Mardi 21 janvier 2014 // La France

Michel Ferracci, dont le nom apparaît dans l’affaire de l’appartement prêté à François Hollande et Julie Gayet, a été au cœur du scandale du Cercle de jeux Wagram. L’enquête a révélé ses liens avec des figures du grand banditisme corse, mais aussi avec plusieurs personnes issues du milieu policier, à commencer par l’ex-patron de la Direction centrale du renseignement intérieur (DCRI), Bernard Squarcini.

Avant que son nom ne se retrouve mêlé à l’affaire de l’appartement utilisé par François Hollande et Julie Gayet, Michel Ferracci est apparu dans le tentaculaire dossier du Cercle de jeux Wagram. Ancien directeur des jeux de l’établissement, il a été condamné, le 4 novembre, à dix-huit mois de prison avec sursis pour avoir participé au système mis en place depuis plusieurs années au sein du cercle afin de détourner de l’argent au profit du gang corse de la Brise de Mer.

Entré au Wagram en 1995, il y fut d’abord chef de partie avant d’en devenir principal collaborateur en 2000 et ce, jusqu’à son départ, en 2009, pour se consacrer à sa carrière d’acteur – il faisait notamment partie du casting de la série Mafiosa et du film Les Apaches, sorti en août dernier.

Lors du procès Wagram, qui s’est tenu pendant trois semaines au tribunal correctionnel de Paris, courant octobre 2013, Michel Ferracci a répété n’avoir « rien à voir » avec la Brise de Mer en général et l’une de ses figures en particulier, Jean-Angelo Guazzelli, présenté comme « l’ex-cerveau » du Cercle et condamné à 3 ans de prison dont 2 ferme et 100 000 euros d’amende. Une défense qui n’a guère convaincu le président du tribunal au vu des écoutes téléphoniques et des surveillances effectuées durant l’enquête, le montrant à quatre reprises en 2008 en compagnie de Guazzelli.

Michel Ferracci, dans la série 'Mafiosa'.
Michel Ferracci, dans la série "Mafiosa". © DR

L’instruction menée par les juges Serge Tournaire et Hervé Robert a permis d’en savoir un peu plus sur Michel Ferracci et sur les relations qu’il entretenait avec des figures du grand banditisme corse, mais aussi avec plusieurs personnes issues du milieu policier, à commencer par l’ex-patron de la Direction centrale du renseignement intérieur (DCRI), Bernard Squarcini.
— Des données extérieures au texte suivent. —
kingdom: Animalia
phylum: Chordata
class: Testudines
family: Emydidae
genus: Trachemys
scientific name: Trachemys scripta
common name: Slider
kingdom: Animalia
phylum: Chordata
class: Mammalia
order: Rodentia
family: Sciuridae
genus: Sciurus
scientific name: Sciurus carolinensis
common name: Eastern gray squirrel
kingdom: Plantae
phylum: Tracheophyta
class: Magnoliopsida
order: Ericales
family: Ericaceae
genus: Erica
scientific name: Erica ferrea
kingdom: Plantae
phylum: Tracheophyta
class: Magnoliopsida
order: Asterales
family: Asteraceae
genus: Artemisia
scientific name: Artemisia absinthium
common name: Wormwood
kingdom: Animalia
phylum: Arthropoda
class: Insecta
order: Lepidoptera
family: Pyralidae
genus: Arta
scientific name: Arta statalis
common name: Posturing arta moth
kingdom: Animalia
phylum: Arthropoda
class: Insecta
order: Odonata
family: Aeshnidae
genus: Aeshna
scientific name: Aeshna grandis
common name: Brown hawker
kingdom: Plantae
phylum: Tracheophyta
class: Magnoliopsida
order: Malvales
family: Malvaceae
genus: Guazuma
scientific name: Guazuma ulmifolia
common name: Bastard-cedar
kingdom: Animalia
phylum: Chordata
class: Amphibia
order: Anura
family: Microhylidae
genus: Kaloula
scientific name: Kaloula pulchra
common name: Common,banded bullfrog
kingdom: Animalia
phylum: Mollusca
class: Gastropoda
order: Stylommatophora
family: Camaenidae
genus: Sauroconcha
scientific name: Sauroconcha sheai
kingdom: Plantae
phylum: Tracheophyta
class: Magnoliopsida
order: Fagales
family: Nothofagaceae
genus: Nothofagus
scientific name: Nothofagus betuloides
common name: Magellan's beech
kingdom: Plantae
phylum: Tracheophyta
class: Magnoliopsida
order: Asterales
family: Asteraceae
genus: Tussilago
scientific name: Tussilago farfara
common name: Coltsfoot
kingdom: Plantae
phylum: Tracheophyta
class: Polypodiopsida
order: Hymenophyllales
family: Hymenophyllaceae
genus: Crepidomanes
Originaire, comme plusieurs acteurs de l’affaire Wagram, de la région de Porto-Vecchio (Corse-du-Sud), Michel Ferracci est interrogé pour la première fois au début du mois de mars 2012. En audition, il confirme avoir rencontré à plusieurs reprises Richard Casanova, une autre grande figure de la Brise de Mer, assassiné à Porto-Vecchio en 2008. Selon les propos qu’il tient en garde à vue, le comédien dit avoir fait la connaissance de ce dernier par le biais de Sandra Germani, la veuve de Casanova, avec qui il est ami depuis les années 1990. « J’ai connu Richard par la suite, explique-t-il aux enquêteurs. Je suis proche de sa femme et de ses enfants, mais de lui, non. Sa mort m’a fait quelque chose quand même. »

Sandra Germani est également la sœur de celui que l’on présente comme le « nouveau parrain corse », Jean-Luc Germani. C’est chez elle que s’était tenue, le 18 janvier 2011, une réunion à laquelle participaient des proches de la Brise de Mer et d’anciens membres du Cercle, écartés de l’établissement par une nouvelle équipe, afin de préparer la reprise en main de l’établissement, effective le lendemain. Michel Ferracci était présent à cette réunion.

Sur procès-verbal, le comédien assure pourtant ne pas savoir que Richard Casanova dirigeait « de fait » le cercle Wagram jusqu’à son assassinat et la reprise de certaines de ses « affaires » par Jean-Angelo Guazzelli. « Ils ont une réputation. Je n’ai pas d’opinion sur cela. Le monde des voyous est particulier », affirme-t-il alors aux enquêteurs en parlant des deux hommes.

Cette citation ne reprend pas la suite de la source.